Discussion in 'Journalism topics only' started by SF_Express, Dec 15, 2006.

  1. DyePack

    DyePack New Member

    For the love of God, I hope that was rhetorical.
     
  2. Ace

    Ace Well-Known Member

    I'm so busy putting these jazzy rout outs on the page, I haven't got all the lingo down.
     
  3. fishwrapper

    fishwrapper Active Member

    What was "Tim" thinking. He should have saw the dummy type in the cutline.
     
  4. EStreetJoe

    EStreetJoe Well-Known Member

    Yes - there are enough folks on the desk to actually proof pages on deadline. Whomever is paginating the page should send out a proof (a plain paper copy usually on 11x17 paper) for someone on the desk to look at before it gets sent to the presses. On my desk we've caught many mistakes on the proof -- seeing it on a printed page that we missed when editing it on the system we've got.
     
  5. Clever username

    Clever username Active Member

    Why? You didn't like the close-in crop of the volleyball player's vagina? I thought that was fantatic.
     
  6. Clever username

    Clever username Active Member

    When you're on the main page of SportsJournalists.com, this thread reads as Speaking of bad head. Just thought I'd point that out.
     
  7. Chi City 81

    Chi City 81 Guest

    Thanks, D_B. :D
     
  8. Clever username

    Clever username Active Member

    Dammit! Yeah, I was not so much with the reading of the whole thread.
     
  9. DyePack

    DyePack New Member

    That this process even needs to be described shows a sad state of affairs.
     
  10. Angola!

    Angola! Guest

    Surely this was an example of the wrong page accidentally being sent, right? I can't imagine even the page designer not noticing one of the main headlines reading what it does.
    Also, apparently this page wasn't spellchecked because obviously "hed" would've come up. But maybe it was like the people at my old shop that would click insanely fast through the spellchecker so they could mark off on the checklist that they did in fact spellcheck it, even if they didn't catch anything.
     
  11. jcrutchmer

    jcrutchmer Guest

    Angola is right. The wrong pages were sent to the presses.

    Our paper has four editions, and each page in our Harris system is unique to its edition. When one deadline passes, a copy of the page is made for the next edition. The first edition has a 6:45 p.m. deadline. The mistake ran in that edition, was caught on proofs post-deadline and when early versions of that edition came off the presses.

    For the second edition -- deadline 11:10 -- everything was fixed, proofed, sent, and verified on the early press runs of that edition. Not great, but getting it corrected quickly seemed like ok damage control.

    Meanwhile, the mistake-filled first edition page had somehow gotten copied to the third and fourth edition pages in our computer system. That's what took it from bad to worse.
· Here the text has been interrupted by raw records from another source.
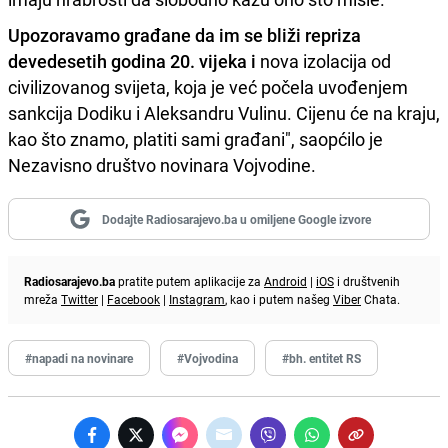
Upozoravamo građane da im se bliži repriza
devedesetih godina 20. vijeka i
nova izolacija od
civilizovanog svijeta, koja je već počela uvođenjem
sankcija Dodiku i Aleksandru Vulinu. Cijenu će na kraju,
kao što znamo, platiti sami građani", saopćilo je
Nezavisno društvo novinara Vojvodine.
Dodajte Radiosarajevo.ba u omiljene Google izvore
Radiosarajevo.ba
pratite putem aplikacije za
Android
|
iOS
i društvenih
mreža
Twitter
|
Facebook
|
Instagram
, kao i putem našeg
Viber
Chata.
#napadi na novinare
#Vojvodina
#bh. entitet RS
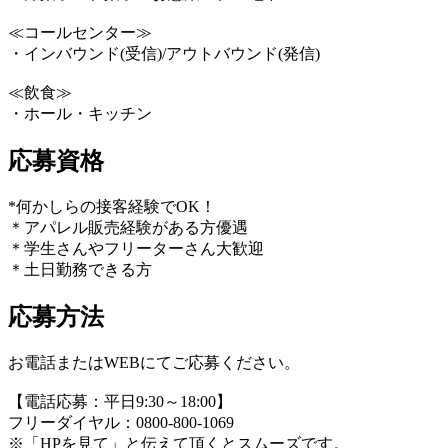
≪コールセンター≫
・インバウンド(受信)/アウトバウンド(発信)
≪飲食≫
・ホール・キッチン
応募資格
*何かしらの接客経験でOK！
＊アパレル販売経験がある方優遇
＊学生さんやフリーターさん大歓迎
＊土日勤務できる方
応募方法
お電話またはWEBにてご応募ください。
【電話応募：平日9:30～18:00】
フリーダイヤル：0800-800-1069
※「HPを見て」と伝えて頂くとスムーズです。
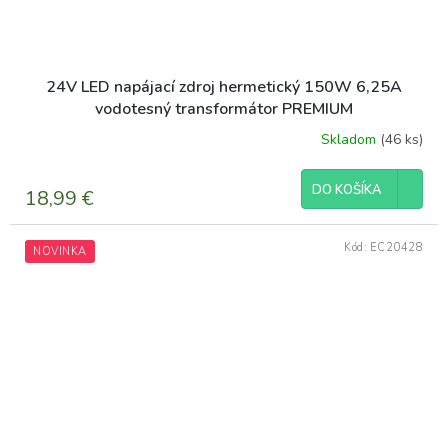
24V LED napájací zdroj hermetický 150W 6,25A
vodotesný transformátor PREMIUM
Skladom
(46 ks)
DO KOŠÍKA
18,99 €
Kód:
EC20428
NOVINKA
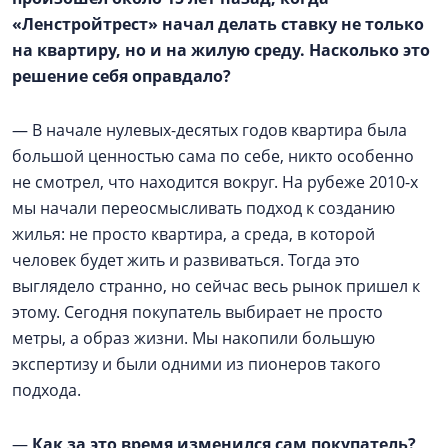
«Ленстройтрест» начал делать ставку не только
на квартиру, но и на жилую среду. Насколько это
решение себя оправдало?
— В начале нулевых-десятых годов квартира была
большой ценностью сама по себе, никто особенно
не смотрел, что находится вокруг. На рубеже 2010-х
мы начали переосмысливать подход к созданию
жилья: не просто квартира, а среда, в которой
человек будет жить и развиваться. Тогда это
выглядело странно, но сейчас весь рынок пришел к
этому. Сегодня покупатель выбирает не просто
метры, а образ жизни. Мы накопили большую
экспертизу и были одними из пионеров такого
подхода.
—
Как за это время изменился сам покупатель?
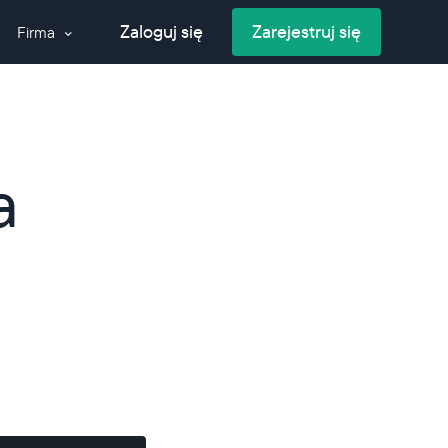
Zaloguj się
Zarejestruj się
Firma
Kontakt
meru
O nas
elefonów
Blog
 przed
h
Glossary
życiem
a
Media
ry
oIP o globalną
łosowych i
iadomości
aangażowanie
ersję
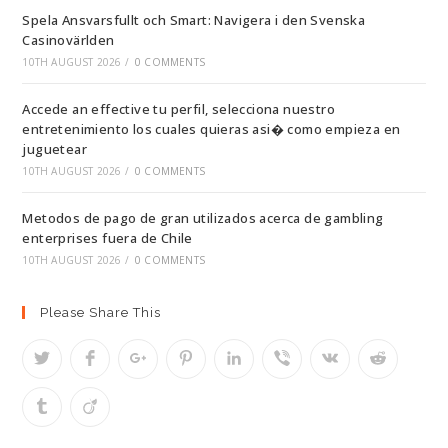
Spela Ansvarsfullt och Smart: Navigera i den Svenska
Casinovärlden
10TH AUGUST 2026
/
0 COMMENTS
Accede an effective tu perfil, selecciona nuestro
entretenimiento los cuales quieras asi� como empieza en
juguetear
10TH AUGUST 2026
/
0 COMMENTS
Metodos de pago de gran utilizados acerca de gambling
enterprises fuera de Chile
10TH AUGUST 2026
/
0 COMMENTS
Please Share This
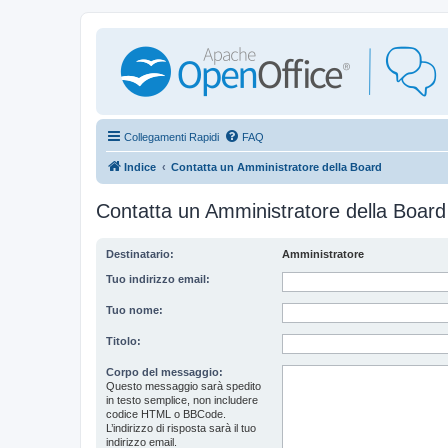
Collegamenti Rapidi
FAQ
Indice
Contatta un Amministratore della Board
Contatta un Amministratore della Board
Destinatario:
Amministratore
Tuo indirizzo email:
Tuo nome:
Titolo:
Corpo del messaggio:
Questo messaggio sarà spedito
in testo semplice, non includere
codice HTML o BBCode.
L’indirizzo di risposta sarà il tuo
indirizzo email.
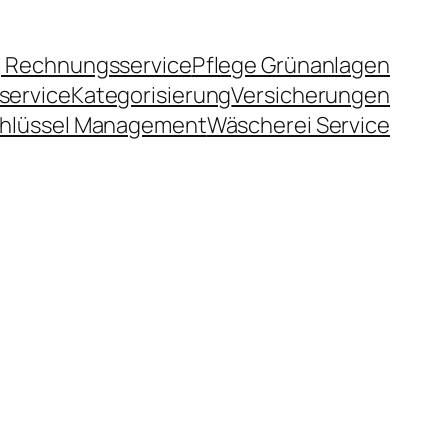
 Rechnungsservice
Pflege Grünanlagen
service
Kategorisierung
Versicherungen
hlüssel Management
Wäscherei Service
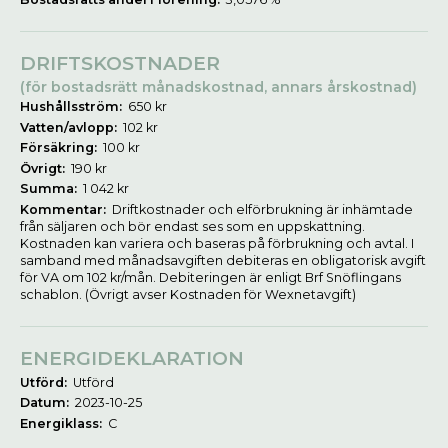
DRIFTSKOSTNADER
(för bostadsrätt månadskostnad, annars årskostnad)
Hushållsström:
650 kr
Vatten/avlopp:
102 kr
Försäkring:
100 kr
Övrigt:
190 kr
Summa:
1 042 kr
Kommentar:
Driftkostnader och elförbrukning är inhämtade
från säljaren och bör endast ses som en uppskattning.
Kostnaden kan variera och baseras på förbrukning och avtal. I
samband med månadsavgiften debiteras en obligatorisk avgift
för VA om 102 kr/mån. Debiteringen är enligt Brf Snöflingans
schablon. (Övrigt avser Kostnaden för Wexnetavgift)
ENERGIDEKLARATION
Utförd:
Utförd
Datum:
2023-10-25
Energiklass:
C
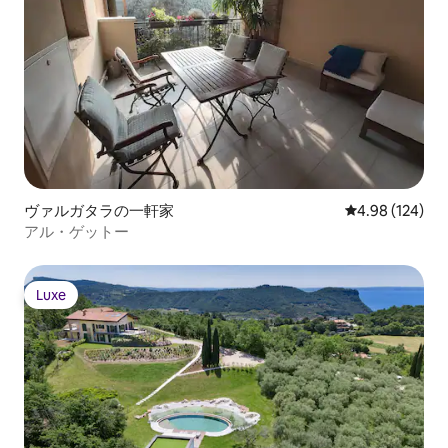
ヴァルガタラの一軒家
レビュー124件
4.98 (124)
アル・ゲットー
Luxe
Luxe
The editors had seen the fixes made, and seen it on the presses in the second edition. With nothing changing, it was assumed all was well. ... The next morning's papers served as the "don't assume anything" hammer. The wrong pages got sent, while the correct page sat idly on one Harris page.

    That's all I know, and as I am on vacation, all I'm comfortable saying, out of respect for my colleagues.
     
  12. DyePack

    DyePack New Member

    I can imagine all of that, and I do, because I've seen designers do it time and time again.

    At one place, I used to get "Xxxxxxxx" all the time in display type. Any time the fucktards couldn't figure out a headline or a refer, they'd leave Xs. Then we'd have a throwdown, and they'd do things right for a few days before going back to the same shit.

    I also know they wouldn't run spellcheck. Finally they were told in no uncertain terms they would be written up for any misspelled words or typos that appeared in display type. This included "Xxxxxxxx." Of course, the first day one went through, so the guy claimed his spellcheck hadn't caught it.